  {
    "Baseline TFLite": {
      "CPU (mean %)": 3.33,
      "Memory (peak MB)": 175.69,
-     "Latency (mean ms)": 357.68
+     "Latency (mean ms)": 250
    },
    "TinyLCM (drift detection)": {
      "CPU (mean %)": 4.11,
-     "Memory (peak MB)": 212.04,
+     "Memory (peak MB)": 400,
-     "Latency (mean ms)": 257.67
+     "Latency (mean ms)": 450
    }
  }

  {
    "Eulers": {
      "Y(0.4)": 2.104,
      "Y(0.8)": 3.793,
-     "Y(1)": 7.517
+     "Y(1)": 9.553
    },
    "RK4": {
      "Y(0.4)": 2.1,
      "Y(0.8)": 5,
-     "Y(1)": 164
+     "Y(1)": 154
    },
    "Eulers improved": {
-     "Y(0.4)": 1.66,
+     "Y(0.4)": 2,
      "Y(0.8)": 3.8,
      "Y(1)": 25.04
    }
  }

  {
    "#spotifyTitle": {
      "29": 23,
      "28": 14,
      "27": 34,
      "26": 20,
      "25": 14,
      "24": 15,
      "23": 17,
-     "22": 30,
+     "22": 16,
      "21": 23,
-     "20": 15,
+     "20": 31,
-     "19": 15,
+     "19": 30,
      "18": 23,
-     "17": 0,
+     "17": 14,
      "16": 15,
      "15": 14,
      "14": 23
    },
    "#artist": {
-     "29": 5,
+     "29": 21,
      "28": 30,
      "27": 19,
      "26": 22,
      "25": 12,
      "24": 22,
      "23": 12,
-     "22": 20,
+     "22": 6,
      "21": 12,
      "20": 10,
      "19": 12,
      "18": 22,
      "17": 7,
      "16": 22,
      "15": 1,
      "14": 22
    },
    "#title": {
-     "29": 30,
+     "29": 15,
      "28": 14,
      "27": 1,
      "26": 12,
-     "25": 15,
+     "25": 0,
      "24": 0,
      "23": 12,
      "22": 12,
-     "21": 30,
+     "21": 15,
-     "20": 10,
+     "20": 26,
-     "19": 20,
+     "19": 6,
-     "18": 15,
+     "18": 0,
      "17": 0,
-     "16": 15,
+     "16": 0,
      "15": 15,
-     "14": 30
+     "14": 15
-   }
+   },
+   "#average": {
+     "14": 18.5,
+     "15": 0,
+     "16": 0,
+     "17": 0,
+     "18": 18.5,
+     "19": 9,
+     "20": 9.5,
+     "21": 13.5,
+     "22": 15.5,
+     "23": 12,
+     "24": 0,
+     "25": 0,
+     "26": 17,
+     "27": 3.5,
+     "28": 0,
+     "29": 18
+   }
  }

******

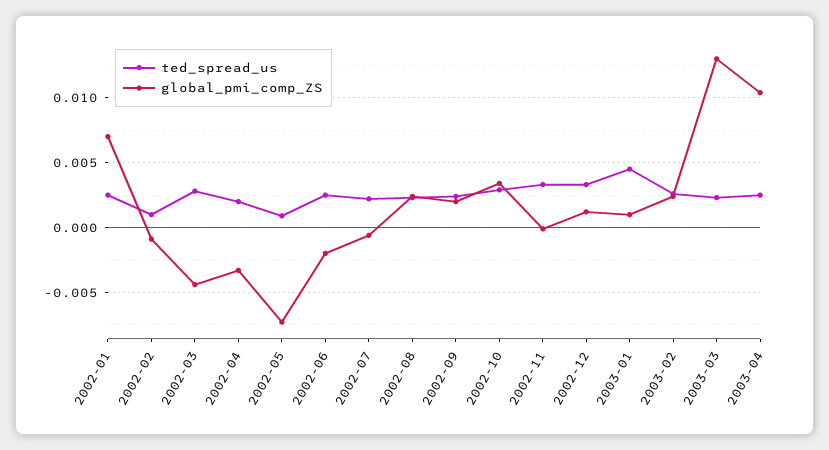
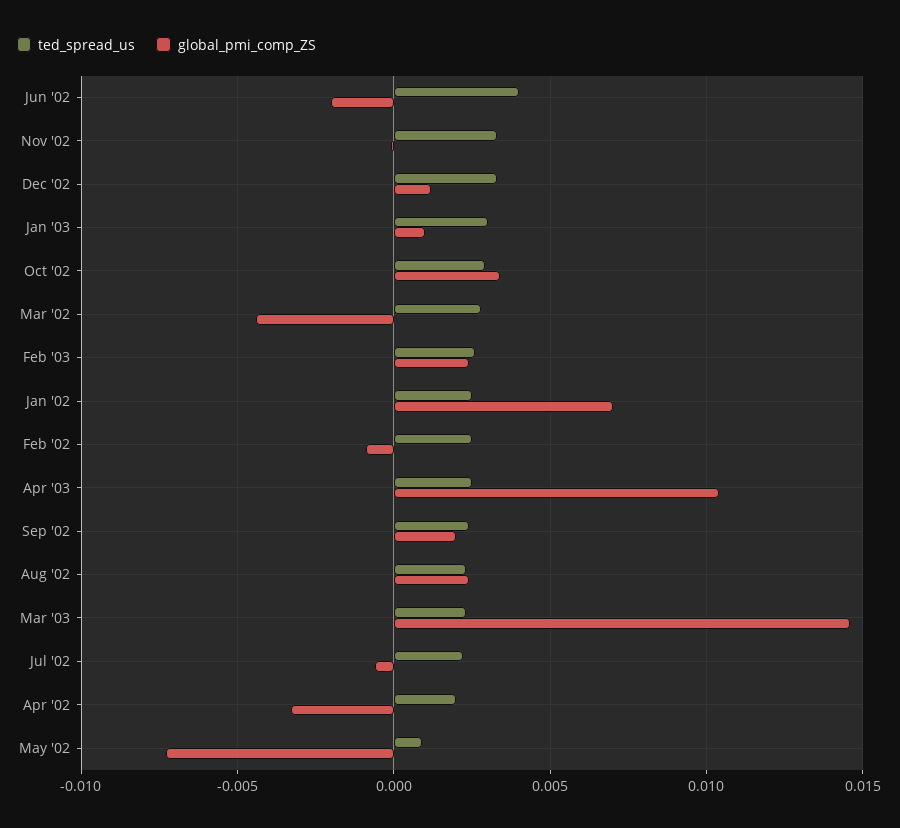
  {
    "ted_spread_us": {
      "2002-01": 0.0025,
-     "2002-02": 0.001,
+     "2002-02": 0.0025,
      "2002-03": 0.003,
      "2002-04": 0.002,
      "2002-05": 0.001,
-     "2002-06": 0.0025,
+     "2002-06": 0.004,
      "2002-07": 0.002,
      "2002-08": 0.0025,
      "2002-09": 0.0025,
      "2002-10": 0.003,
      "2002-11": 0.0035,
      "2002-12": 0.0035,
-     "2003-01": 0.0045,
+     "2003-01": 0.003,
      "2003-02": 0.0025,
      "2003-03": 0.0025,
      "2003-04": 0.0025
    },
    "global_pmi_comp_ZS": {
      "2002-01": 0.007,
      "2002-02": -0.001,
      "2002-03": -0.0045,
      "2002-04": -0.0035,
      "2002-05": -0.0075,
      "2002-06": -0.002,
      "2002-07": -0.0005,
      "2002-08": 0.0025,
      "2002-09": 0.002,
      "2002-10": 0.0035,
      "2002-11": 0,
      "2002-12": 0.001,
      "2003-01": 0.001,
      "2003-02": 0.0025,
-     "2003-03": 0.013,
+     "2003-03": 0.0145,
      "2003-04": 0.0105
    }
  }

******

EXERCISE DETAILS
From the listing above, return every line that contains the word "Latency".

SOLUTION FOR THIS PROBLEM
-     "Latency (mean ms)": 357.68
+     "Latency (mean ms)": 250
-     "Latency (mean ms)": 257.67
+     "Latency (mean ms)": 450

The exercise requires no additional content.